Once the line with "55: (454, 80, 228.43)" is found in the data, output it and each following line exactly, up to and including the line with "68: (707, 168, 39.48)", and nothing before or after.
==================================================
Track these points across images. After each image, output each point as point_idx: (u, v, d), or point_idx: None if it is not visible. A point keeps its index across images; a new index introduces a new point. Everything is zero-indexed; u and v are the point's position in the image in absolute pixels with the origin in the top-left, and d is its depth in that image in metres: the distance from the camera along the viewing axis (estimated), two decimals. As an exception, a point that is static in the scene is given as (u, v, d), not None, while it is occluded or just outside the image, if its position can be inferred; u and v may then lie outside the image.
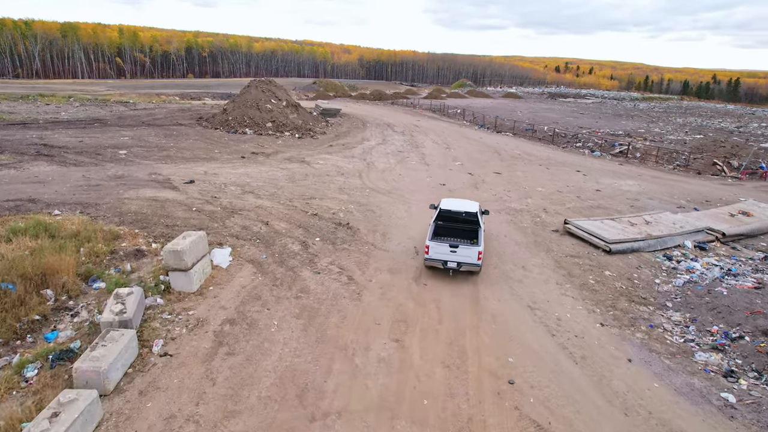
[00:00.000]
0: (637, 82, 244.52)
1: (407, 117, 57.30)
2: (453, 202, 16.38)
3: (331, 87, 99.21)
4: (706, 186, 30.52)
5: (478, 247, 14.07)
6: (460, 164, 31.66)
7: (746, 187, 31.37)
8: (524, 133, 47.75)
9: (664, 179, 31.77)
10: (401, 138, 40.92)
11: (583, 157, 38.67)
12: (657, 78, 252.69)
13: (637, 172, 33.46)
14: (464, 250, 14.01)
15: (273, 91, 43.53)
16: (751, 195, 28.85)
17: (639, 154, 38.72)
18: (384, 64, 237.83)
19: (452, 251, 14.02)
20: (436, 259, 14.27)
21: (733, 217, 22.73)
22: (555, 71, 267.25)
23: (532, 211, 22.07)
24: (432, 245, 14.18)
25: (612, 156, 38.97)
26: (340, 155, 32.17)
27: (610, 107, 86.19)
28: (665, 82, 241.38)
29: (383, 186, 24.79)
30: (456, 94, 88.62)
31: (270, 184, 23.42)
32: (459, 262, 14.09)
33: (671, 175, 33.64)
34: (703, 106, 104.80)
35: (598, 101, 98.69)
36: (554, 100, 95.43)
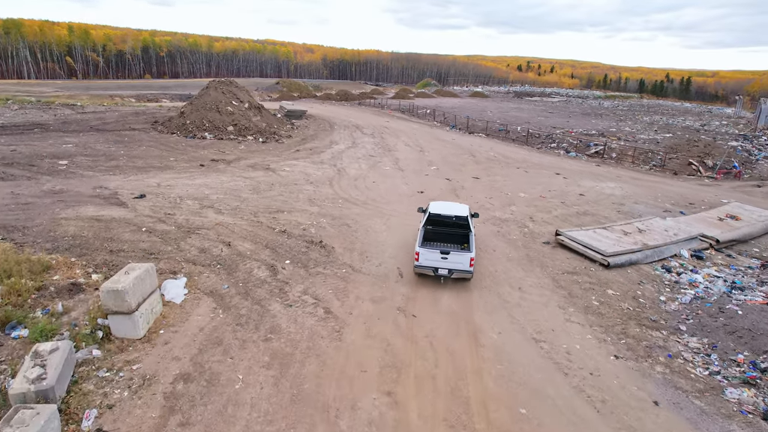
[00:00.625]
0: (596, 80, 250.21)
1: (376, 118, 55.49)
2: (442, 205, 15.82)
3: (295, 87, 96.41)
4: (685, 187, 29.93)
5: (470, 253, 13.42)
6: (436, 169, 30.06)
7: (724, 187, 30.99)
8: (497, 133, 46.69)
9: (643, 180, 31.05)
10: (372, 141, 39.07)
11: (559, 158, 37.77)
12: (615, 76, 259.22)
13: (615, 173, 32.68)
14: (456, 256, 13.40)
15: (234, 93, 40.92)
16: (731, 196, 28.39)
17: (615, 154, 38.11)
18: (348, 64, 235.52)
19: (443, 258, 13.40)
20: (426, 266, 13.62)
21: (721, 221, 21.92)
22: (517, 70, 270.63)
23: (519, 221, 20.61)
24: (422, 252, 13.52)
25: (588, 156, 38.24)
26: (308, 161, 30.05)
27: (577, 106, 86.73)
28: (623, 80, 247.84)
29: (357, 195, 22.88)
30: (423, 94, 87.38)
31: (232, 196, 21.15)
32: (450, 269, 13.48)
33: (649, 176, 33.02)
34: (663, 104, 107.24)
35: (564, 100, 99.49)
36: (521, 99, 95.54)
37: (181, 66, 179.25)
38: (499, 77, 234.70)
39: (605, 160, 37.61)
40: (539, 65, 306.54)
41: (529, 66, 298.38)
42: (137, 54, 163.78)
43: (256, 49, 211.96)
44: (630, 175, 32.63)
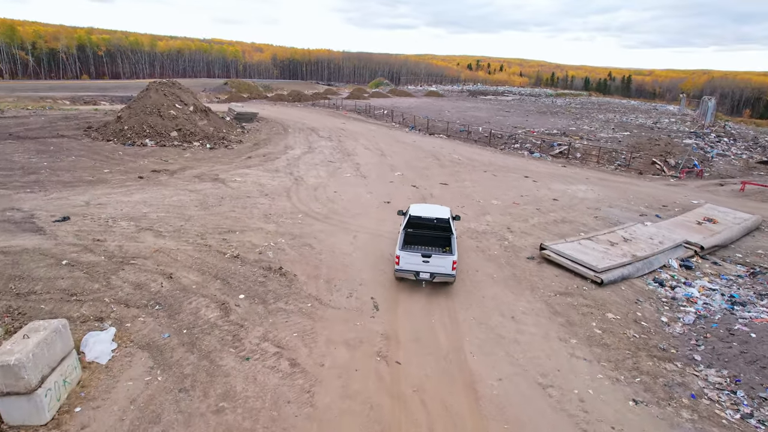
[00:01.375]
0: (544, 78, 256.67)
1: (331, 120, 53.14)
2: (423, 207, 15.50)
3: (244, 88, 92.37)
4: (654, 188, 29.48)
5: (452, 256, 13.10)
6: (401, 175, 28.20)
7: (689, 187, 30.81)
8: (458, 134, 45.43)
9: (611, 182, 30.39)
10: (329, 144, 36.80)
11: (523, 159, 36.81)
12: (561, 74, 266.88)
13: (583, 174, 31.92)
14: (438, 259, 13.05)
15: (177, 95, 37.59)
16: (699, 196, 28.09)
17: (579, 154, 37.55)
18: (299, 64, 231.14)
19: (425, 261, 13.08)
20: (407, 270, 13.29)
21: (700, 225, 21.19)
22: (468, 69, 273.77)
23: (497, 232, 19.02)
24: (403, 255, 13.17)
25: (552, 157, 37.50)
26: (262, 169, 27.49)
27: (531, 104, 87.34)
28: (569, 78, 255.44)
29: (318, 208, 20.67)
30: (378, 94, 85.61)
31: (175, 215, 18.47)
32: (432, 272, 13.16)
33: (616, 176, 32.48)
34: (611, 102, 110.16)
35: (518, 98, 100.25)
36: (475, 98, 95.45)
37: (122, 66, 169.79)
38: (451, 76, 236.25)
39: (570, 160, 36.96)
40: (488, 64, 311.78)
41: (479, 65, 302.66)
42: (72, 53, 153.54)
43: (202, 48, 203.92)
44: (598, 176, 31.95)
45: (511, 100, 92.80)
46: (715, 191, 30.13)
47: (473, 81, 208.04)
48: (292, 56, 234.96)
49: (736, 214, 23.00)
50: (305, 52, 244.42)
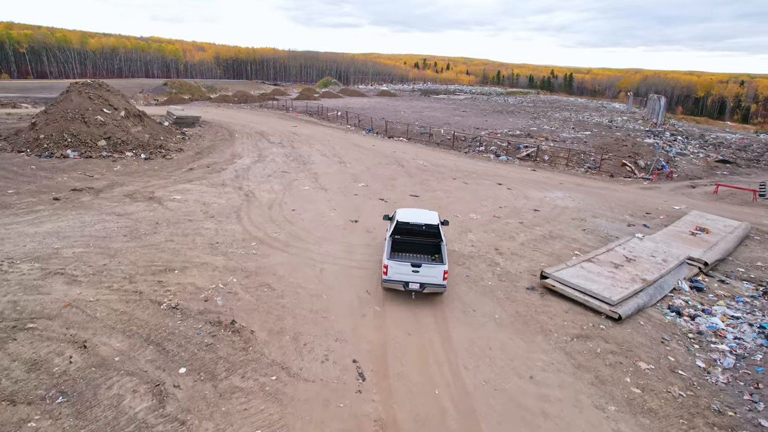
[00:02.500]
0: (490, 77, 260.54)
1: (282, 123, 49.55)
2: (411, 213, 14.87)
3: (185, 88, 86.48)
4: (631, 192, 28.23)
5: (442, 266, 12.55)
6: (365, 186, 25.42)
7: (664, 190, 29.85)
8: (419, 137, 43.10)
9: (587, 187, 28.90)
10: (282, 152, 33.47)
11: (490, 163, 34.91)
12: (506, 73, 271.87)
13: (556, 179, 30.31)
14: (428, 269, 12.49)
15: (105, 97, 33.07)
16: (677, 200, 27.03)
17: (547, 157, 36.05)
18: (243, 63, 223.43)
19: (414, 271, 12.51)
20: (395, 280, 12.67)
21: (694, 236, 19.73)
22: (415, 67, 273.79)
23: (485, 255, 16.64)
24: (391, 265, 12.55)
25: (519, 160, 35.84)
26: (206, 183, 23.96)
27: (485, 103, 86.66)
28: (514, 76, 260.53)
29: (275, 233, 17.57)
30: (329, 94, 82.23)
31: (98, 249, 14.90)
32: (422, 282, 12.60)
33: (590, 180, 31.11)
34: (561, 100, 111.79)
35: (470, 97, 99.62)
36: (428, 97, 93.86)
37: (49, 65, 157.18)
38: (399, 75, 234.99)
39: (538, 163, 35.40)
40: (435, 63, 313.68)
41: (425, 63, 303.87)
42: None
43: (139, 47, 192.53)
44: (571, 180, 30.43)
45: (464, 100, 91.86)
46: (690, 194, 29.24)
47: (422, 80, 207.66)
48: (235, 55, 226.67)
49: (725, 221, 21.82)
50: (249, 50, 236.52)
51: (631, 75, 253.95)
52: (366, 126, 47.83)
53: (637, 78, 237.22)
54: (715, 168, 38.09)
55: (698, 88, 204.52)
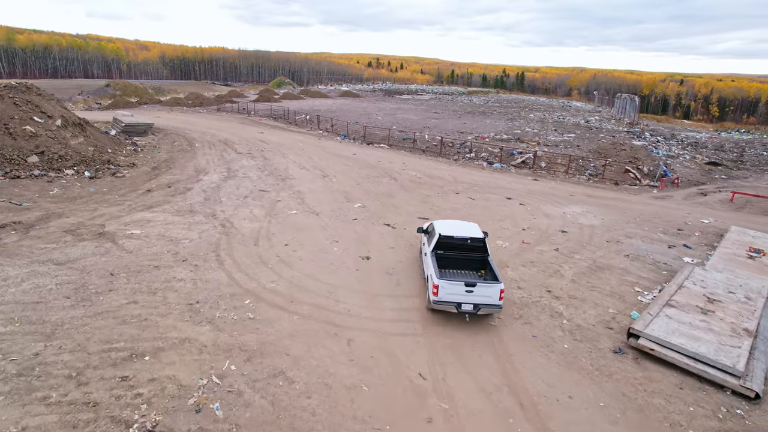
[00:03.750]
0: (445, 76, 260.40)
1: (245, 129, 44.84)
2: (451, 225, 14.12)
3: (131, 90, 79.31)
4: (647, 204, 25.84)
5: (499, 285, 11.54)
6: (362, 207, 21.69)
7: (677, 199, 27.73)
8: (401, 143, 39.61)
9: (599, 198, 26.31)
10: (253, 164, 29.16)
11: (485, 172, 31.89)
12: (460, 72, 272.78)
13: (564, 190, 27.60)
14: (483, 289, 11.44)
15: (36, 103, 27.68)
16: (697, 211, 24.92)
17: (544, 163, 33.38)
18: (190, 63, 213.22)
19: (468, 291, 11.44)
20: (447, 302, 11.56)
21: (753, 260, 17.25)
22: (368, 67, 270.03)
23: (538, 301, 13.40)
24: (443, 285, 11.44)
25: (515, 168, 33.01)
26: (171, 209, 19.56)
27: (452, 103, 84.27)
28: (467, 75, 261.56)
29: (271, 281, 13.64)
30: (290, 95, 77.37)
31: (27, 327, 10.55)
32: (477, 303, 11.53)
33: (598, 190, 28.58)
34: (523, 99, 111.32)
35: (434, 97, 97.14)
36: (392, 98, 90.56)
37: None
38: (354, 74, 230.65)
39: (536, 171, 32.69)
40: (389, 62, 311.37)
41: (378, 62, 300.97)
42: None
43: (76, 45, 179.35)
44: (580, 191, 27.78)
45: (429, 100, 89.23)
46: (706, 203, 27.23)
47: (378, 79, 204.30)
48: (183, 55, 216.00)
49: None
50: (197, 50, 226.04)
51: (577, 73, 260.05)
52: (340, 131, 43.88)
53: (586, 76, 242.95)
54: (710, 171, 36.69)
55: (643, 86, 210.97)
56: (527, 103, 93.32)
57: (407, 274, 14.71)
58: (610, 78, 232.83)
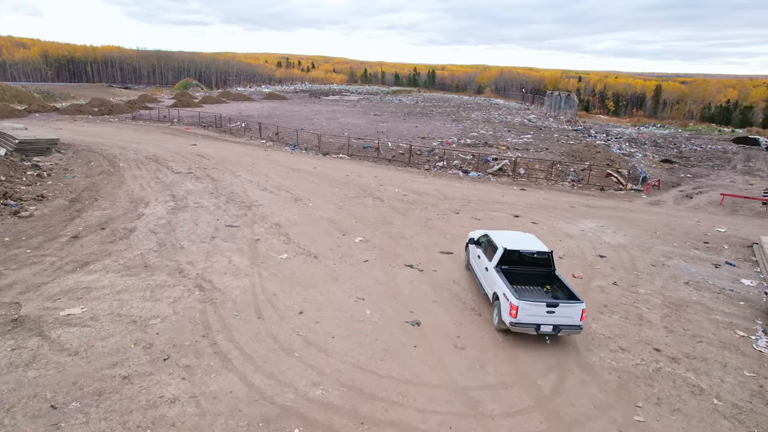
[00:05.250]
0: (358, 75, 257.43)
1: (174, 140, 38.39)
2: (512, 237, 13.26)
3: (11, 95, 67.36)
4: (649, 212, 24.55)
5: (580, 304, 10.75)
6: (364, 241, 17.61)
7: (670, 204, 26.85)
8: (362, 152, 35.51)
9: (600, 208, 24.38)
10: (201, 187, 23.82)
11: (466, 182, 28.95)
12: (372, 71, 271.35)
13: (561, 200, 25.45)
14: (565, 309, 10.68)
15: None
16: (700, 217, 23.79)
17: (523, 170, 31.04)
18: (80, 63, 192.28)
19: (549, 312, 10.64)
20: (526, 323, 10.71)
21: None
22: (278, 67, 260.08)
23: (653, 365, 10.44)
24: (523, 306, 10.58)
25: (493, 176, 30.37)
26: (116, 266, 14.25)
27: (384, 104, 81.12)
28: (380, 74, 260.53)
29: (314, 386, 9.39)
30: (211, 99, 69.71)
31: None
32: (557, 324, 10.74)
33: (591, 198, 26.72)
34: (451, 98, 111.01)
35: (362, 97, 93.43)
36: (319, 99, 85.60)
37: None
38: (265, 75, 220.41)
39: (516, 179, 30.25)
40: (299, 61, 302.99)
41: (288, 62, 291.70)
42: None
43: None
44: (577, 201, 25.65)
45: (359, 101, 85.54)
46: (699, 207, 26.32)
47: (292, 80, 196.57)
48: (70, 54, 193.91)
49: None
50: (87, 49, 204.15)
51: (482, 71, 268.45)
52: (287, 140, 38.86)
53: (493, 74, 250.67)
54: (671, 170, 36.61)
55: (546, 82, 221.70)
56: (457, 103, 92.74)
57: (482, 344, 11.03)
58: (516, 75, 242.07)
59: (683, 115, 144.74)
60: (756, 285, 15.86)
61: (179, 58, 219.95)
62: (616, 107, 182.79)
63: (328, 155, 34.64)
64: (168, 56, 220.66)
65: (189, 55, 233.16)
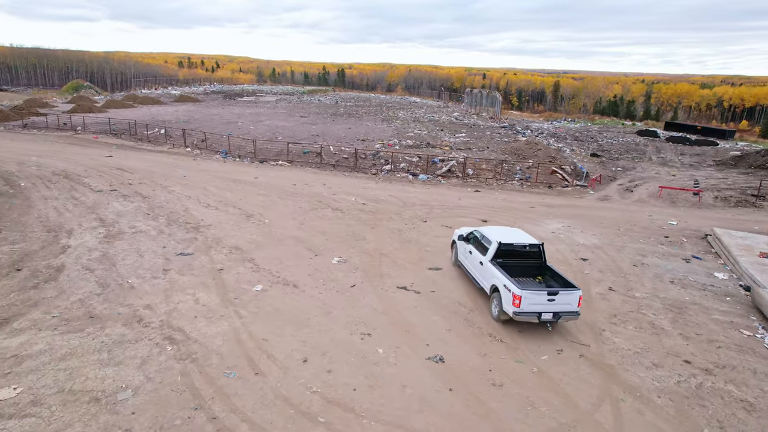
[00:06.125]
0: (266, 74, 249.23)
1: (83, 152, 33.60)
2: (503, 232, 13.87)
3: None
4: (601, 208, 25.62)
5: (577, 291, 11.42)
6: (342, 261, 15.89)
7: (616, 199, 27.64)
8: (303, 158, 33.22)
9: (559, 207, 24.62)
10: (132, 207, 20.61)
11: (419, 186, 27.98)
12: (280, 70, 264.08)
13: (519, 201, 25.46)
14: (564, 296, 11.30)
15: None
16: (648, 210, 24.86)
17: (471, 171, 30.64)
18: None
19: (550, 300, 11.22)
20: (529, 312, 11.20)
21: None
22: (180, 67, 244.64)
23: (691, 381, 10.05)
24: (526, 296, 11.04)
25: (443, 178, 29.70)
26: (53, 322, 11.38)
27: (304, 104, 78.40)
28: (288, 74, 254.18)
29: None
30: (115, 102, 62.53)
31: None
32: (556, 312, 11.32)
33: (546, 197, 26.99)
34: (370, 97, 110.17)
35: (279, 98, 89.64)
36: (234, 101, 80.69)
37: None
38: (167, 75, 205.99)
39: (466, 180, 29.78)
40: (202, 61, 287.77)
41: (191, 62, 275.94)
42: None
43: None
44: (535, 201, 25.64)
45: (277, 101, 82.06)
46: (643, 200, 27.59)
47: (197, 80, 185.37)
48: None
49: (756, 238, 19.66)
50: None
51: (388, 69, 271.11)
52: (216, 147, 35.50)
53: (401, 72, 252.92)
54: (601, 164, 38.27)
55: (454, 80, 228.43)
56: (377, 102, 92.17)
57: (517, 377, 9.90)
58: (423, 73, 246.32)
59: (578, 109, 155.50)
60: (728, 278, 16.33)
61: (65, 57, 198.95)
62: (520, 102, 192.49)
63: (266, 162, 32.06)
64: (50, 55, 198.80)
65: (77, 54, 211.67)
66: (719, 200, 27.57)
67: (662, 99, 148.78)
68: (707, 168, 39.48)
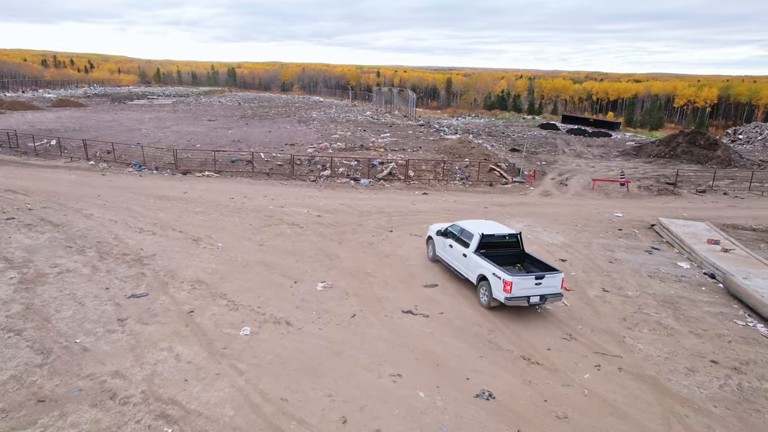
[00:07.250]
0: (150, 75, 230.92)
1: (-54, 170, 27.63)
2: (482, 224, 14.61)
3: None
4: (547, 204, 26.38)
5: (560, 274, 12.33)
6: (327, 287, 14.24)
7: (557, 194, 28.37)
8: (231, 167, 30.18)
9: (512, 206, 24.82)
10: (44, 239, 16.99)
11: (367, 192, 26.79)
12: (165, 70, 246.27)
13: (471, 202, 25.53)
14: (549, 279, 12.15)
15: None
16: (597, 204, 25.77)
17: (412, 172, 29.91)
18: None
19: (537, 284, 12.05)
20: (519, 297, 11.94)
21: (728, 252, 17.88)
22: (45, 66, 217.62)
23: (728, 385, 10.06)
24: (516, 281, 11.79)
25: (385, 181, 28.75)
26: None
27: (204, 106, 72.94)
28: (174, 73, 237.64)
29: None
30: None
31: None
32: (543, 294, 12.16)
33: (494, 196, 27.19)
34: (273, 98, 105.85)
35: (175, 100, 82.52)
36: (124, 104, 72.56)
37: None
38: (32, 76, 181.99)
39: (409, 183, 29.02)
40: (72, 60, 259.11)
41: (57, 61, 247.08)
42: None
43: None
44: (487, 201, 25.64)
45: (174, 104, 75.66)
46: (581, 194, 28.64)
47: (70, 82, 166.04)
48: None
49: (696, 225, 21.16)
50: None
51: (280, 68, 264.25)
52: (127, 159, 31.09)
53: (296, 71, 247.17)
54: (527, 158, 39.67)
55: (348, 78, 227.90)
56: (283, 102, 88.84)
57: (575, 404, 9.18)
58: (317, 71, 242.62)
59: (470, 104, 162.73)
60: (691, 267, 17.19)
61: None
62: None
63: (190, 174, 28.70)
64: None
65: None
66: (643, 189, 29.59)
67: (543, 93, 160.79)
68: (615, 158, 42.62)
==================================================
# Exercise response:
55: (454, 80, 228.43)
56: (377, 102, 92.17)
57: (517, 377, 9.90)
58: (423, 73, 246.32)
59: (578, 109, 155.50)
60: (728, 278, 16.33)
61: (65, 57, 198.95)
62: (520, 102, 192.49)
63: (266, 162, 32.06)
64: (50, 55, 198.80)
65: (77, 54, 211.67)
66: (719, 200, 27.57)
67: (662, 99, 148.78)
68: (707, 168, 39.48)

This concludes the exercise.